I can certainly unite around the basic sentiment Warren portrays here: The relationship between the private sector and the government needs to be a symbiotic one, and not a parasitic one. That facet is excellent, and it draws people in.
Here’s where Warren misses: While the relationship between the government and private sector is parasitic, government is the parasite. (*)
The core of the issue is this: Government creates nothing on its own. All people who work for the government or are otherwise supported by the government cannot thrive without someone creating wealth for government to tax. All those roads that were built came from taxpayer money. All those policemen are paid with taxpayer money. Most of those schools where the workers were trained came from taxpayer money.
If the above were the only sorts of things government did, nobody would have a problem with that. However, now the government provides welfare checks, Social Security checks, food stamps, unemployment insurance and health care (among other things) to those who are producing nothing in return. One can certainly argue what the boundaries of these programs should be – I’m not suggesting they shouldn’t exist or that it is wrong for some people to receive these benefits — but the point is that all of these programs are there, and it is the people who create wealth (i.e. those in the private sector) who have to pay for them. (**)
Government certainly can assist the private sector in the ways Warren suggests and more. It cannot do it, however, without the resources the private sector provides. Government can also help the private sector by mediating disputes and clearing obstacles – the problem is that the government as it is currently constituted excels at creating obstacles instead of clearing them. Regulations on the kinds of light bulbs we can buy, the kinds of cars we can drive, allowing foreign countries to drill for oil in the Gulf of Mexico while banning our own oil companies from doing the same – these are the sorts of things where government could aid our private sector greatly simply by ceasing to do them. Instead, it chooses to get in the way of the private sector for its own political benefit, and it hurts us all, in much the same way that a parasite consuming too much of its host’s resources kills the host.

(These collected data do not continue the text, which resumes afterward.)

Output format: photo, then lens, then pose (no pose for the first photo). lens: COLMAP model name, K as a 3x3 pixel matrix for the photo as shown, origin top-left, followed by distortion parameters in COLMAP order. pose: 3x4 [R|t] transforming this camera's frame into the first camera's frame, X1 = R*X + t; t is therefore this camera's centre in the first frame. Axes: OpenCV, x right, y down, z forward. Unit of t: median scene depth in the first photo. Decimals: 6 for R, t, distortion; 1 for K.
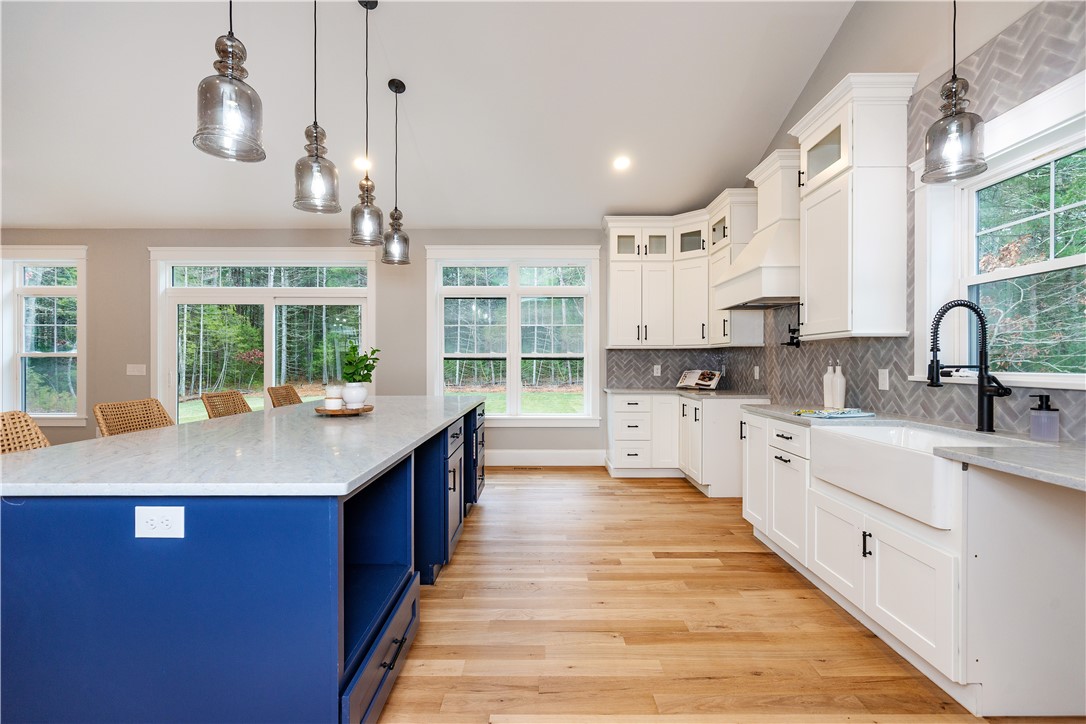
lens RADIAL K [[494.4, 0, 541.5], [0, 494.4, 356.7], [0, 0, 1]] dist [-0.002142, 0.003563]
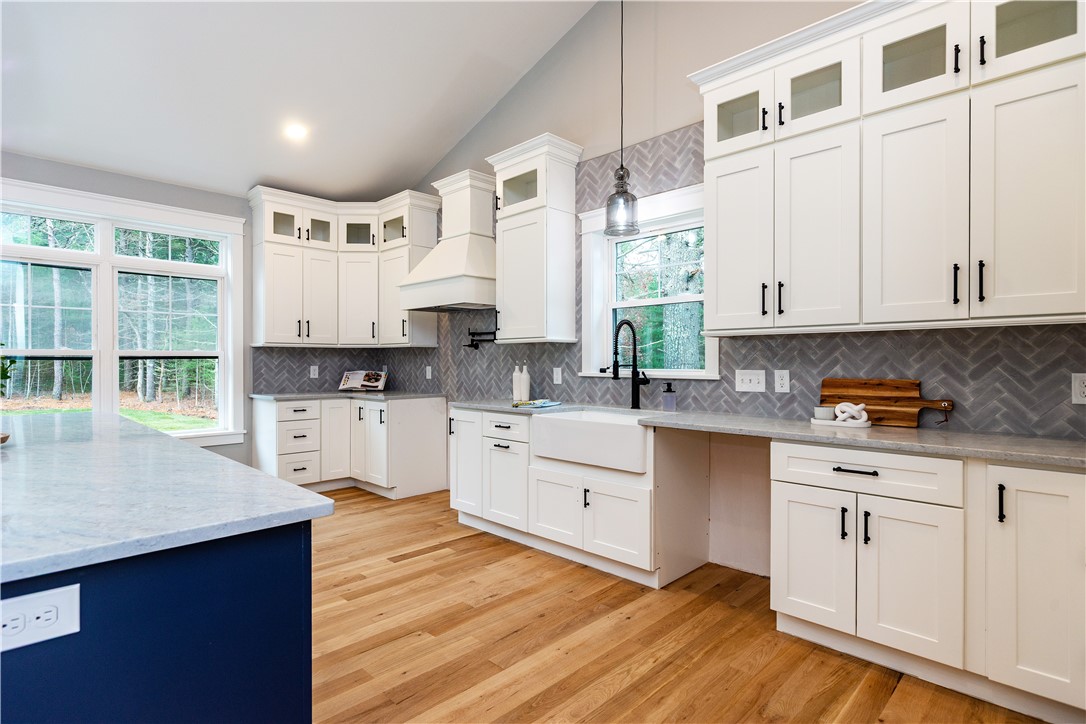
lens RADIAL K [[620.6, 0, 477.6], [0, 620.6, 351.3], [0, 0, 1]] dist [0.013328, -0.002735]
pose [[0.699639, 0.010340, 0.714422, -0.597028], [-0.006233, 0.999946, -0.008369, -0.002598], [-0.714470, 0.001402, 0.699665, 0.021794]]
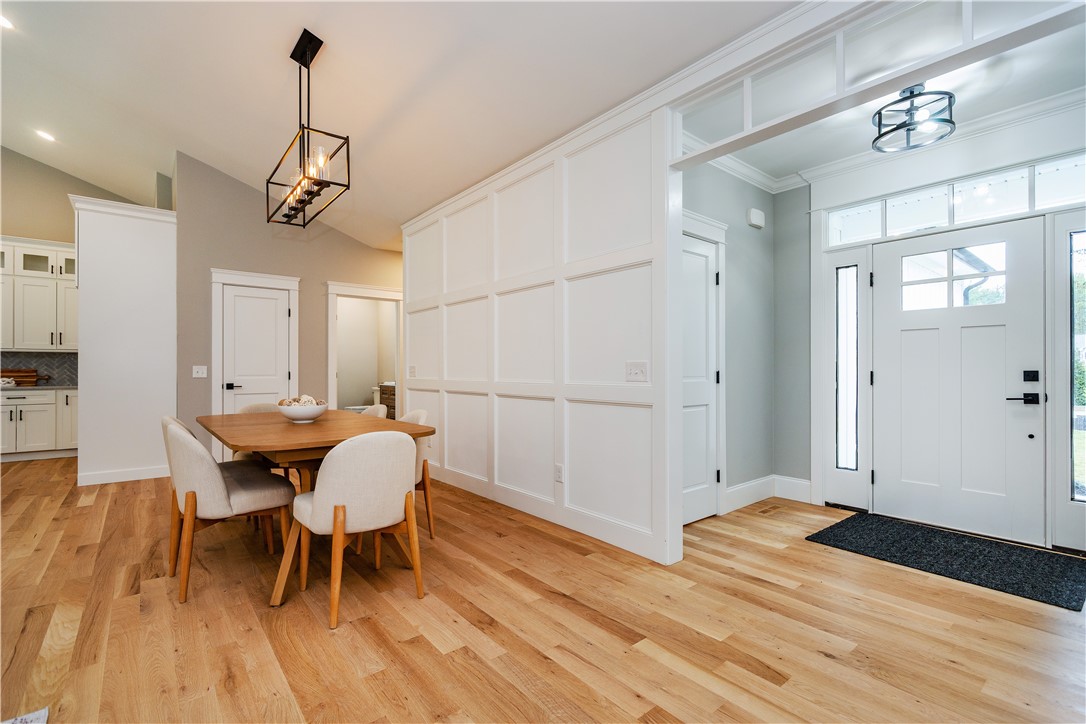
lens RADIAL K [[494.4, 0, 549.9], [0, 494.4, 363.6], [0, 0, 1]] dist [-0.002142, 0.003563]
pose [[-0.645842, 0.018844, 0.763238, -2.382600], [0.018455, 0.999789, -0.009067, 0.058694], [-0.763248, 0.008230, -0.646054, -0.098604]]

In short, Warren’s basic sentiment is a nice one, but her view of the problem is greatly distorted. The current administration’s view is identical to this, and it is failing for precisely that reason. The answer is not to take more from the private sector to increase government size; it is to get government out of the way to let the private sector prosper. It is only in that direction that the relationship between the private sector and the government can be healthy and symbiotic.

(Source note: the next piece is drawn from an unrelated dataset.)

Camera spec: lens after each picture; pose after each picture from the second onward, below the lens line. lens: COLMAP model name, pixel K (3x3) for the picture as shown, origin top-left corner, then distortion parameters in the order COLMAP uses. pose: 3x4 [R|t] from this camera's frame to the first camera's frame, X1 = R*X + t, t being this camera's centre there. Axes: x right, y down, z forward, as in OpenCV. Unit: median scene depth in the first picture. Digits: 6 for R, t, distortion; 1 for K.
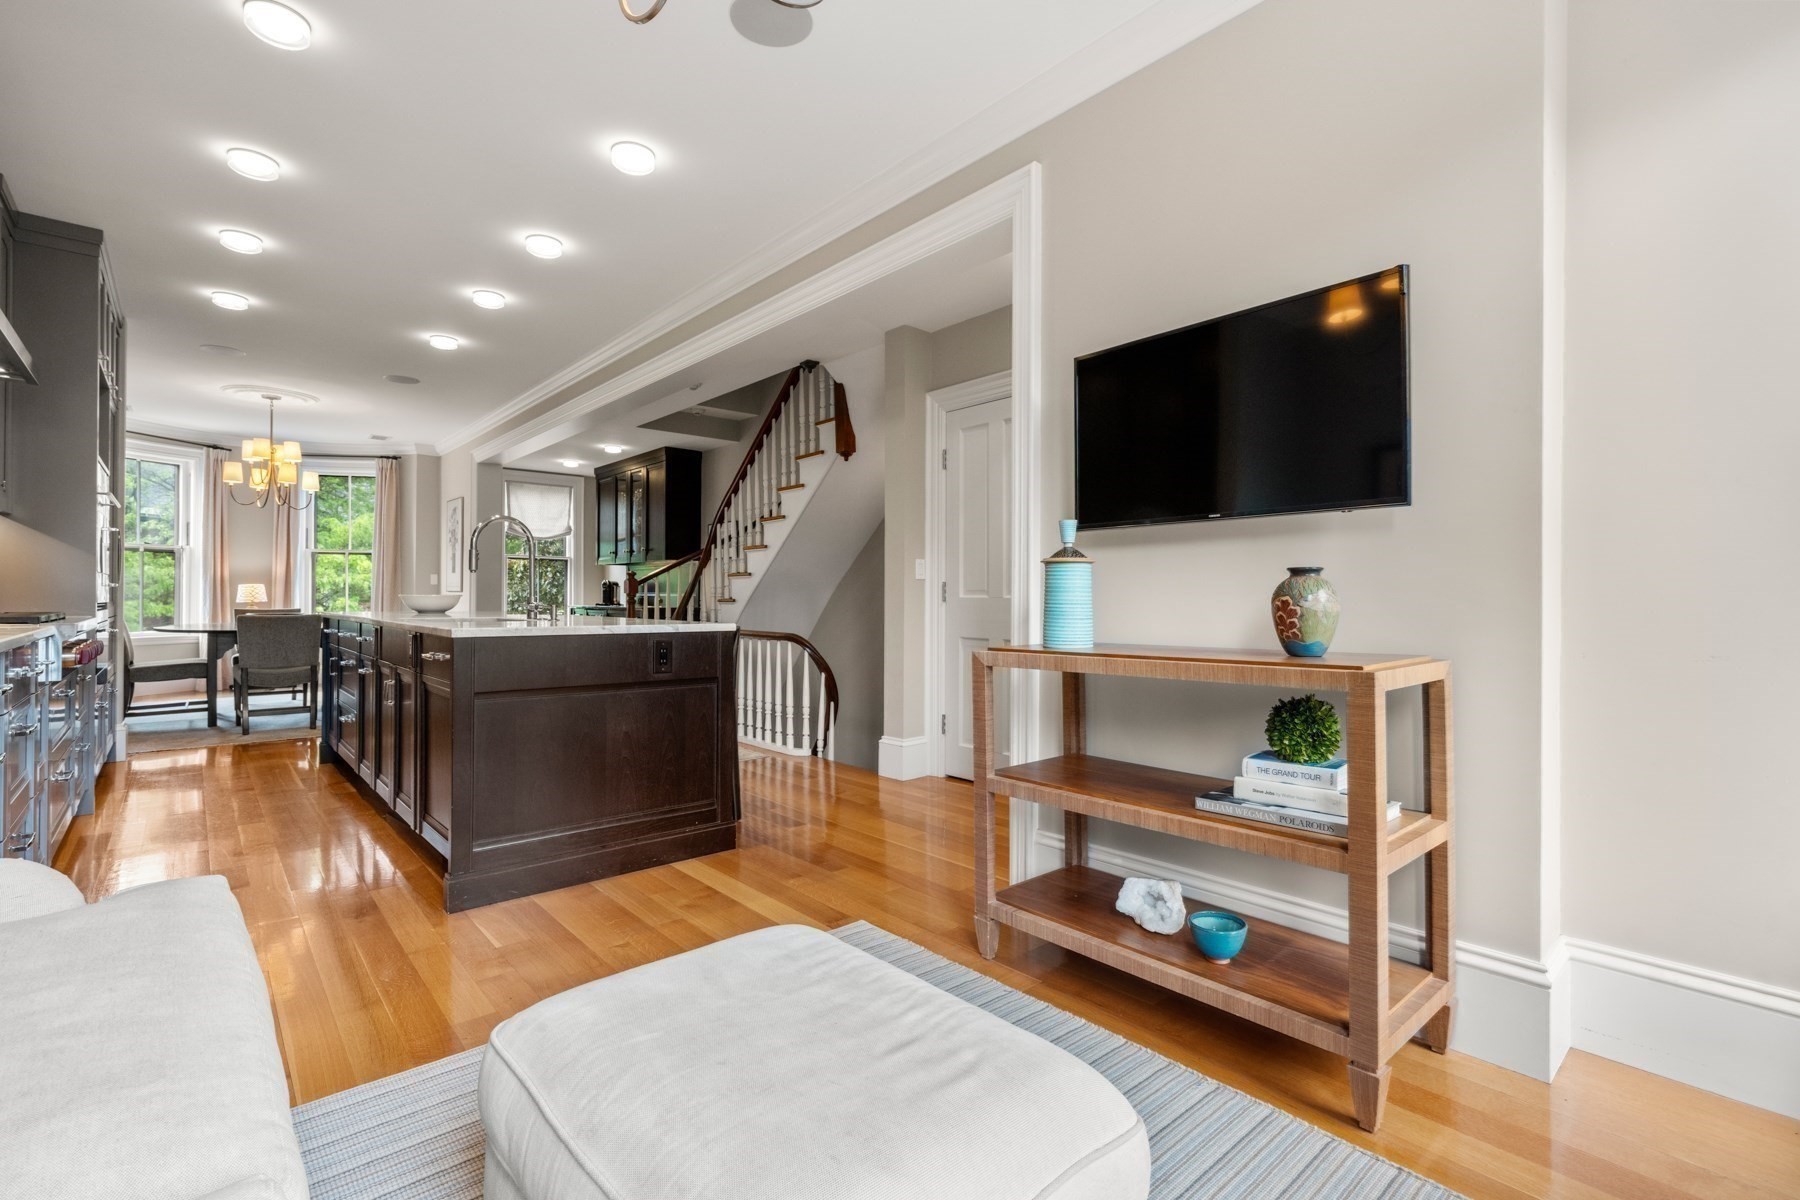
lens RADIAL K [[816.2, 0, 911.5], [0, 816.2, 594.4], [0, 0, 1]] dist [0.000818, -0.000940]
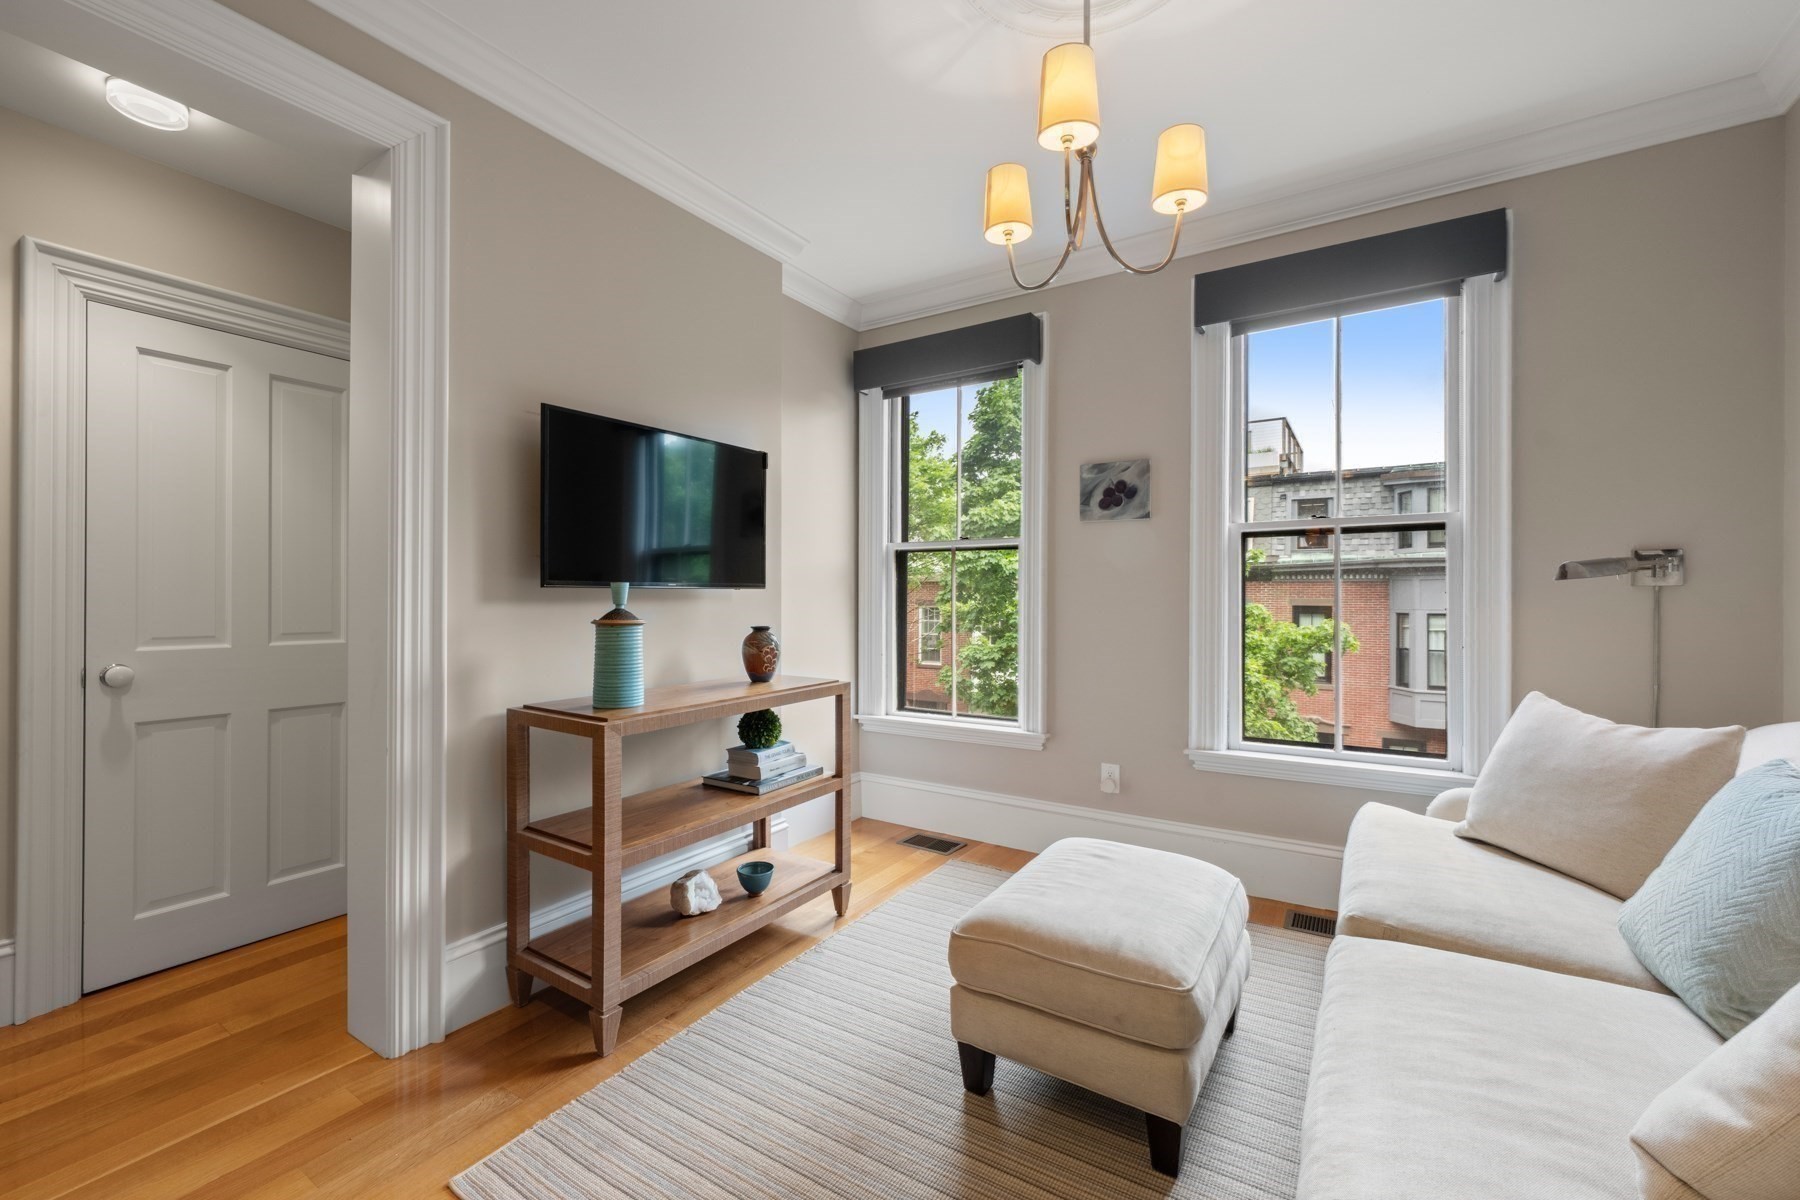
lens RADIAL K [[767.5, 0, 887.2], [0, 767.5, 598.5], [0, 0, 1]] dist [0.002917, 0.000350]
pose [[-0.280456, -0.011176, 0.959802, -0.220200], [-0.012670, 0.999888, 0.007940, -0.021843], [-0.959783, -0.009934, -0.280567, 0.250725]]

(*) — Of course, one can cite plenty of examples of big corporations getting government money and bailouts and such. These are examples of corruption in the system that needs to be cleaned out, not of the system itself. It’s also a “politicians vs. the people” issue, not a “Republican vs. Democrat” or “liberal vs. conservative” issue, as illustrated by the fact that the Tea Party is as much against Wall Street bailouts as the radical leftists are.
(**) — On top of that, according to IRS data, the top 5% of wage earners pay over half of the income taxes, while the bottom 45% pays nothing. So Warren’s definition of “the rest of us” is quite flawed. It also illustrates the other problem in Warren’s statement: the idea that the achievers aren’t “paying it forward” is without merit.